I had also taken time to talk with Estela. Alex and Estela have been together for 13 years and seem to really like each other but poverty has made their relationship fairly rocky. I had them each tell me the good things and bad things about each other. Estela told me how it had felt when her kids were hungry and she had nothing to feed them and no money. She spoke glowingly of how Alexander had borrowed money to buy medicine when the children were sick. Alex talked about what a wonderful mother Estela was but that he worries about her strong character (which may be necessary to keep him in line).

With some friends I went to Lake Atitlan for a few days. Alex drove. We paid him for the ride and for his time and had him stay with us. It made him nervous that he couldn’t work but I had bought him a gardening book and he spent an entire afternoon reading not only the gardening book but also a book about speaking English. With some others we took a boat to a small Mayan village and visited a community library, a project of the Riecken Foundation ( where twenty or so of us sat around a table. Gringo, Guatemalteco, indigenous, educated, not. Alex sat next to me and when it was his turn to introduce himself he very self-assuredly talked about how wonderful the library was and how excited he was to meet so many people who were trying to help the people of Guatemala. I was rendered speechless by his remarks.

Thanks to ConstruCasa we have a design that will not only save the Jocote tree, its sweet fruit and potential for a tree house, but it will also have a view of the ever erupting Fuego volcano.
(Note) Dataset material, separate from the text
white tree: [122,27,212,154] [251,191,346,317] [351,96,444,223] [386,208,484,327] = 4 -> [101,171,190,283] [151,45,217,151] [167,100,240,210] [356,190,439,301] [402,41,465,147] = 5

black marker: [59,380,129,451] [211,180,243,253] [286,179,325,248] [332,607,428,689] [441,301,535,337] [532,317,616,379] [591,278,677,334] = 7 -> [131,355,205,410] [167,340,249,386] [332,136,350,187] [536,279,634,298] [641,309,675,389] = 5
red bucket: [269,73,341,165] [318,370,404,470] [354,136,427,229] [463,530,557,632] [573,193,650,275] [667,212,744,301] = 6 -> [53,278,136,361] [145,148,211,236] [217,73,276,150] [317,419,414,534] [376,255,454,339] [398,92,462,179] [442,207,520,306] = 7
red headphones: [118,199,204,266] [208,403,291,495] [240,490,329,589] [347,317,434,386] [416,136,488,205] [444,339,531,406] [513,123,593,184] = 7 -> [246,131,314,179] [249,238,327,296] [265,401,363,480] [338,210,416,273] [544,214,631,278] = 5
The construction costs will be greatly minimized by the discounted building supplies available to ConstruCasa. In a few short weeks I am confident that I can find $17,000 of tax deductible donations for ConstruCasa so that the house with a bedroom for everyone can be started in March and completed in May. Volunteers are welcome the first half of May to help with the finish work, including the tree house, and to join in for the housewarming party and witness the transformation of one family who has never even dared to dream about having a refrigerator much less a decent home.

1 comment:

Anonymous said...

I was born and raised in Guatemala and as a child I used to climb a jocote tree. It was a wonderful experience. I admire the work you did for this poor family and I am very thankful to you for having helped a Guatemalan family. It is true what you said that one ordinary person que make a significant difference in the world.